Tuesday, May 07, 2013

Atlas Shrugged. Chapters 1 - 3

Yes, after two weeks I've only managed to get through the first three chapters of Atlas Shrugged. Hey, I've been busy.

A couple of weeks ago I posted a handy flowchart for how to succeed as an Ayn Rand character. One of the hallmarks of success is having an angular face. This is no exaggeration. And conversely her villains have the opposite sorts of faces. I knew the basic plot of Atlas Shrugged but didn't know where James Taggart, who is introduced in the first chapter, fit in the standard Rand dichotomy. Since he is an industrialist, the president of Taggart Transcontinental, I thought he might be one of the heroes. But I was immediately enlightened as soon as Taggart was described:
...his posture had a limp, decentralized sloppiness... the flesh of his face was pale and soft.
In contrast, his sister Dagny's face:
...was made of angular planes, the shape of her mouth clear-cut, a sensual mouth  held closed with inflexible precision.
She can't possibly be related to James. Clearly Mother Taggart dallied with the mushy-faced mailman before James was born. Just what you would expect from a government employee.

In the second chapter we meet Hank Reardon, who is Dagny's business ally and the inventor of a new high-tech steel. He's basically Dagny with a penis - a superior being surrounded by weaklings. And of course:
His body was tall and gaunt... His face was cut by prominent cheekbones and a few sharp lines.
His mother, brother and wife, on the other hand are fops. His wife is graceful but her face isn't beautiful because of her lifeless eyes. Needless to say it isn't angular either. Rand doesn't bother to describe Reardon's mother at all - she's embodied by a constant scolding refrain about how Reardon is selfish. And his brother Phil, well he's
...always been in precarious health, though doctors had found no specific defect in his loose, gangling body.
Clearly Mother Reardon also dallied with a mushy-faced mailman (possibly the very same one as Mother Taggart) when Phil was conceived.

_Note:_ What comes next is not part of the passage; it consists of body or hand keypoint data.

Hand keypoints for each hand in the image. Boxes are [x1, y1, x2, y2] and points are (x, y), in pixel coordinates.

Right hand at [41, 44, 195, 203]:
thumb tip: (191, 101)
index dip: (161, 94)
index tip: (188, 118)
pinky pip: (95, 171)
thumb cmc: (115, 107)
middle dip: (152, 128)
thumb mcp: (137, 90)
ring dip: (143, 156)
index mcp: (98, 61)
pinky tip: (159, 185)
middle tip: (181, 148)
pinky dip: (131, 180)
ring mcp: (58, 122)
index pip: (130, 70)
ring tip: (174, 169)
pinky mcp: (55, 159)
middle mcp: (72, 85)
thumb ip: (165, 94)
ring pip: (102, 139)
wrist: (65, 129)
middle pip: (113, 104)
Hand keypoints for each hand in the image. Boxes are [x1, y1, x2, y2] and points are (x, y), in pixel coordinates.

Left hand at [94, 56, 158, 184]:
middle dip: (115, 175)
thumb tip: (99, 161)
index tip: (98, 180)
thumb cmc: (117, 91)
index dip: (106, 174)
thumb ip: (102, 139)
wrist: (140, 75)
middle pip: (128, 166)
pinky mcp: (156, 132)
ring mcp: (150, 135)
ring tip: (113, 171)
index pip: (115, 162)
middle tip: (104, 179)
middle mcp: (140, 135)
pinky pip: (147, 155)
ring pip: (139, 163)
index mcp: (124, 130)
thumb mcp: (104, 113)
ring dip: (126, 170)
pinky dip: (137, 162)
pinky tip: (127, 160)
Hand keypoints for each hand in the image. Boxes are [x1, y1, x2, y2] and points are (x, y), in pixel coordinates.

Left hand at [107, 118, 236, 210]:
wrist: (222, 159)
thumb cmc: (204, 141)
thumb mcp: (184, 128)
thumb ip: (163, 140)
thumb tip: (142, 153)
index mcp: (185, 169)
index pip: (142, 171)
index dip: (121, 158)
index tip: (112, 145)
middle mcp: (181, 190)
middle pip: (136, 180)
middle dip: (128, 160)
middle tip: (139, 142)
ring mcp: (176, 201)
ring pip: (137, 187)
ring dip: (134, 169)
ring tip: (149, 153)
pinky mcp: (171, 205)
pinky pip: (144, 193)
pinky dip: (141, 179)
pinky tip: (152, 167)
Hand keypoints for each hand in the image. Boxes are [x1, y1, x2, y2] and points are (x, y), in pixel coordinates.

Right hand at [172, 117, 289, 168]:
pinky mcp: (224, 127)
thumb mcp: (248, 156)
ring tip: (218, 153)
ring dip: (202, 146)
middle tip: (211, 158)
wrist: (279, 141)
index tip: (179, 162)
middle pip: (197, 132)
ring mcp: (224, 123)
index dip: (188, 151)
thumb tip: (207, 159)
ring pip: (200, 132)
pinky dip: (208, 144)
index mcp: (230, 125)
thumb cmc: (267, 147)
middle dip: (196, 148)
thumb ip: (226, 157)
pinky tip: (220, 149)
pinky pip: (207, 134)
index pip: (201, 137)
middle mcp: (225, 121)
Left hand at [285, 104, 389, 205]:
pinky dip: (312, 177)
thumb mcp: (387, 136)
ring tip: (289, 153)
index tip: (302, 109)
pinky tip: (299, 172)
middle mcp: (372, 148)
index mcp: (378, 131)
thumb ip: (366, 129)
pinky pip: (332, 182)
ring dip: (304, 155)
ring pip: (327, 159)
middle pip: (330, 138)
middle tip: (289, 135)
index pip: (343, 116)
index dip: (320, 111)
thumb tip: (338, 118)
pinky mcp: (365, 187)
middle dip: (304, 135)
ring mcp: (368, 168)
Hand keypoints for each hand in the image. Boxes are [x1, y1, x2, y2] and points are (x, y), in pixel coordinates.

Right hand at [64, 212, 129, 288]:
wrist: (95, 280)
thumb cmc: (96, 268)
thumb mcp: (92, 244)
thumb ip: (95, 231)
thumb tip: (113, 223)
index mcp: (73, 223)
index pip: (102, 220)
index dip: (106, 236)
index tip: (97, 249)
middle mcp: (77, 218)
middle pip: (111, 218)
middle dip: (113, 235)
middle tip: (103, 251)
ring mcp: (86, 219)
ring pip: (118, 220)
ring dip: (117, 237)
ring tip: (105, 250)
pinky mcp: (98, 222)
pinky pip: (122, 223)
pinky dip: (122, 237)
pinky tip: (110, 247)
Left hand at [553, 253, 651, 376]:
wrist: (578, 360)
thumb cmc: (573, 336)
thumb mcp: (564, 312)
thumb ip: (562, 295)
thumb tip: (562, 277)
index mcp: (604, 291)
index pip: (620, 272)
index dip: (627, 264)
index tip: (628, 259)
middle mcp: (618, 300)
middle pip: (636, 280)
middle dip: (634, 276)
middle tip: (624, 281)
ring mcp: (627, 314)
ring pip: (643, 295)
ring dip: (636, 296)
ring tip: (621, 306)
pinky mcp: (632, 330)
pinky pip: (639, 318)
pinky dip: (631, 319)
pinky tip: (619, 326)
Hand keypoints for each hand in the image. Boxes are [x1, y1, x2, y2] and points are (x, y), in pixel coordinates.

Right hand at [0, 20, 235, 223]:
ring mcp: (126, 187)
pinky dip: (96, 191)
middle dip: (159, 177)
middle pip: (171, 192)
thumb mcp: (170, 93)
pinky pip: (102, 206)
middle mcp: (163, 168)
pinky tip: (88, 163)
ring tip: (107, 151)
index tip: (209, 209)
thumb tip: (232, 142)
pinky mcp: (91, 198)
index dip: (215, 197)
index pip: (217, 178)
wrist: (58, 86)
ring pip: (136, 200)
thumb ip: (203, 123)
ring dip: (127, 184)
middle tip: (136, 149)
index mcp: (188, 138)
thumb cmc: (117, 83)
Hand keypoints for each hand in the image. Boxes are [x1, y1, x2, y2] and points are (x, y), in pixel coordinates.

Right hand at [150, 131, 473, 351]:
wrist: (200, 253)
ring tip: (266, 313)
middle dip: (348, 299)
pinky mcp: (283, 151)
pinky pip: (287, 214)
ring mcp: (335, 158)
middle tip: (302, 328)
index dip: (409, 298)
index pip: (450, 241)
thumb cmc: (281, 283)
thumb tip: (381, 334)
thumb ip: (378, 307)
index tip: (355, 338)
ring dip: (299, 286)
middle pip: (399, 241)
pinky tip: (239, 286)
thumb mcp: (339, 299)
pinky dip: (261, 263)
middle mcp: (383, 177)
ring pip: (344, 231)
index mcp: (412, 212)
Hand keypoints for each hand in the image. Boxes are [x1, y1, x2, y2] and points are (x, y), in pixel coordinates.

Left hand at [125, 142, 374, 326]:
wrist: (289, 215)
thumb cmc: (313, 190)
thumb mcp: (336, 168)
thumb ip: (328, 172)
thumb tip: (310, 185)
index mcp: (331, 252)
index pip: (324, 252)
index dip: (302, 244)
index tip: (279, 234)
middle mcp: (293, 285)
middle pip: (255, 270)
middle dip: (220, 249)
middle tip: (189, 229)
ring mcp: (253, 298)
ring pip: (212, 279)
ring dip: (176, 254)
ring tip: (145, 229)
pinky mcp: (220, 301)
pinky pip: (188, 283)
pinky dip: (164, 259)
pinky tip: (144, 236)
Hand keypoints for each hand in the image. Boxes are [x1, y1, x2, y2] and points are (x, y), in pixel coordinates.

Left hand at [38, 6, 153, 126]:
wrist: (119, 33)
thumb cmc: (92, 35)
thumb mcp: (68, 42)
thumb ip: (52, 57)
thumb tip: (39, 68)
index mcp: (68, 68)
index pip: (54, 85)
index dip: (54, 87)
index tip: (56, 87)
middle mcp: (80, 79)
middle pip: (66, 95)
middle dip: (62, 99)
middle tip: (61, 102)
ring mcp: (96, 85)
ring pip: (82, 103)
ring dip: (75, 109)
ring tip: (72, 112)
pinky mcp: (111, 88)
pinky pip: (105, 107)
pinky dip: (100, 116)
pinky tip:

Not only are they fops, they are all financially dependent on Reardon, but treat him like shit, and don't care about his exciting new high-tech steel. And like to run charities to give money to losers. To which they expect Reardon to donate money.

In chapter three we meet Dagny's ancestor Nathaniel Taggart, the founder of her family's railroad, in statue form. You probably can guess what he looked like:
The statue was of a young man with a tall, gaunt body and an angular face. 
There is no mention of Nat Taggart having a weak, un-angular brother or son, but then these were the days before the US Postal Service sowed its mushy-faced seed across the land.

And it's not like a government employee would have gotten near Nat Taggart's family:
It was said that Nat Taggart had staked his life on his railroad many times: but once, he staked more than his life. Desperate for funds, with the construction of his line suspended, he threw down three flights of stairs a distinguished gentleman who offered him a loan from the government. Then he pledged his wife as security for a loan from a millionaire who hated him and admired her beauty. He repaid the loan on time and did not have to surrender his pledge. The deal had been made with his wife's consent...
So there you go. Nat Taggart and his beautiful wife hated the government so much that not only did they refuse a loan from the government (and Taggart assaulted a government representative without any apparent repercussions) they would rather risk selling the wife into sexual slavery. With the wife's consent. Wow, those were the days of true Libertarians. But then, as the "How to Succeed as an Ayn Rand Character" flowchart illustrates, rape is also an important indicator of success.

The funniest bit so far though, is Rand's imagining how non-angular businessmen talk, as in a scene from chapter 2:
It's been proved that every business depends upon every other business... so everybody ought to share the burdens of everybody else.
...
The public can't remain indifferent to reckless, selfish waste by an anti-social individual. After all, private property is a trusteeship held for the benefit of society as a whole.
...
But I guess there aren't many people in Washington capable of understanding a progressive social policy.
But hey, maybe businessmen were very very different when this was written, in the late 1950s, than they are now.

I'm looking forward to discovering if Dagny has any female relationships in her life. So far there's no mention of any friends, although she appears to have had a past relationship with Latin playboy Francisco d'Anconia, so she's had at least one person in her life besides her long-dead father and her weak-willed, baggy half-brother.

Her mother isn't mentioned at all, so far, and all we can surmise about her is a predilection for a man in a uniform who has good health insurance, all national holidays off, and a precipitation- and gloom-impervious work ethic.